How To Concentrate On Meditation?
- Michael Davis
There are just a few stages involved in beginning your practice of focused meditation, and each one will become progressively less difficult as your practice progresses. You should start with sessions that last five minutes and then work up to exercising for longer lengths of time as you grow more accustomed to the activity.
- Pick a point of concentration for yourself. Because concentrating on one’s breath is typically where one starts when beginning a meditation practice, doing so is an excellent decision.
- Put yourself in a situation where you can relax. Maintain a straight posture. Relax into your pelvic bones and keep your feet on the floor if you are sitting in a chair. Sit as close to the edge of the chair as possible. If you are sitting on the ground, you should try to raise yourself up as much as possible using a cushion or a block so that your thighs may relax and your spine can keep its upright position.
- Relax your body . Relax your shoulders and focus on drawing your breath from your stomach. You are free to rest in whatever posture that allows you to do so without falling asleep, regardless of whether or not you choose to cross your legs. The only requirement is that you are able to do so.
- Focus all of your concentration on the target you have picked. Focus your attention on the nuances and sensations around your focus point, including the sound, smell, and sight. It is not important to think about it
- rather, the point is to just feel it while being completely present in the time. If you are concentrating on something simple like your breathing, for instance, pay close attention to the feelings that arise with each inhalation and exhalation of air.
- Try to quiet the voice in your head. In the event that your internal monologue begins to analyze your target or begins to relive unpleasant incidents from the day, worry about the future, prepare a list for grocery shopping, or anything else, gently direct your focus back to your selected target and the experience it offers. Even if you could be concentrating on anything, the objective here is to keep your thoughts calm and collected.
- You shouldn’t be concerned about failing. If you find that your mind is occupying you and you realize that you are not being fully present with the sensations of your chosen target, don’t let your inner perfectionist beat you up for doing it “wrong.” If you find that your mind is engaging you, you should also realize that you are not fully present with the sensations of your chosen target. Simply praise yourself on noticing, and then bring your attention back to the here and now, focusing on the feelings you are presently feeling.
Should you listen to the same meditation everyday?
How to control your mind during Meditation? Powerful focus technique by Swami Mukundananda
4. You switch between different methods of meditation often During the first few months of your meditation practice, it is OK to experiment with a variety of methods or to perform a new guided meditation each day. However, after a certain amount of time, you will want to settle on a specific strategy and continue using it.

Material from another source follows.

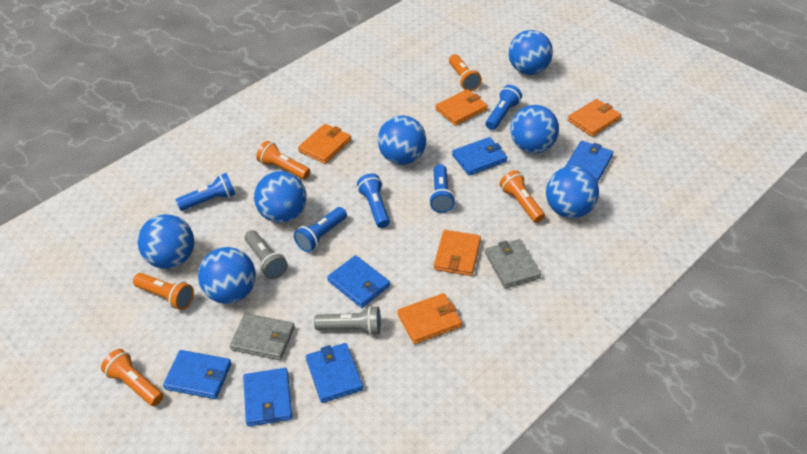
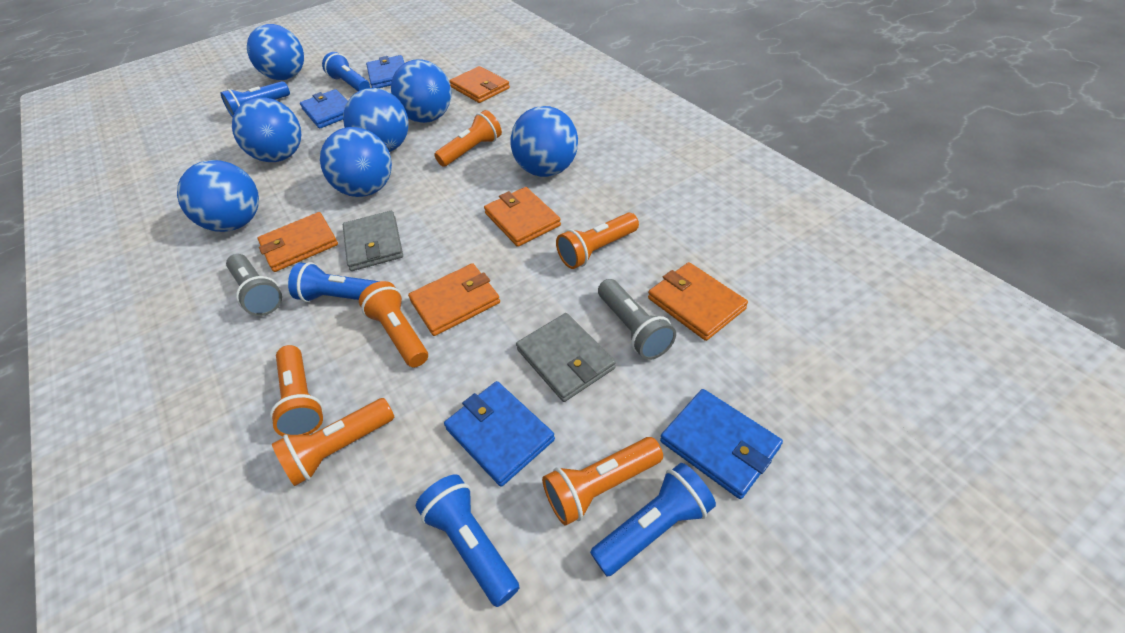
blue wallet: 6 -> 4
orange flashlight: 5 -> 6

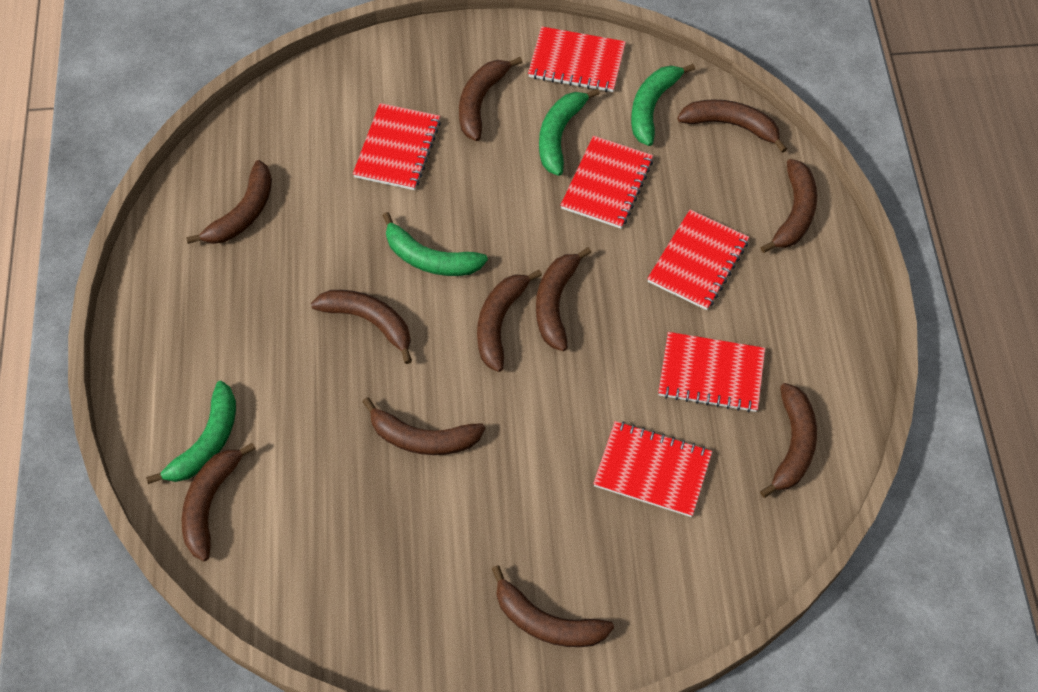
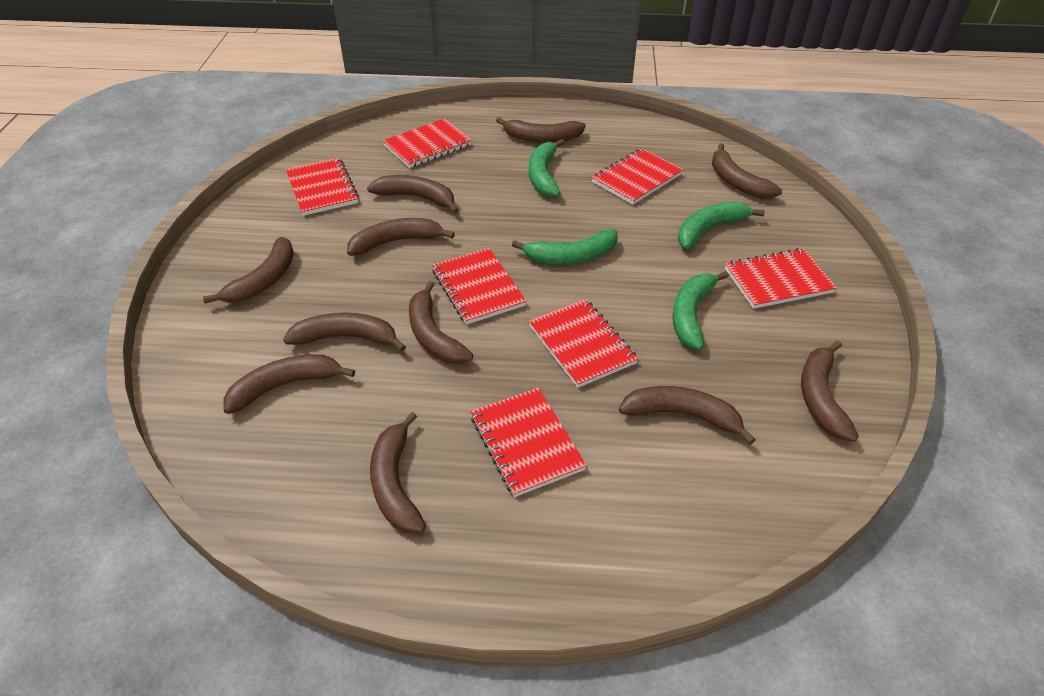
red notebook: 6 -> 7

- It is true that certain methods are more effective for different types of workers.
- Therefore, it is essential to try out a variety of different strategies until you discover the one that suits your needs the most.
- You might want to give one a shot for one to four weeks in order to acquire a “feel” for it before moving on to another meditation practice if the first one doesn’t work out for you.
That is exactly what I have done with more than seventy different types of meditation! The most essential thing, in the end, is to zero in on one strategy that works for you and then stay with it. This holds true, in particular, for the practice of concentration meditation.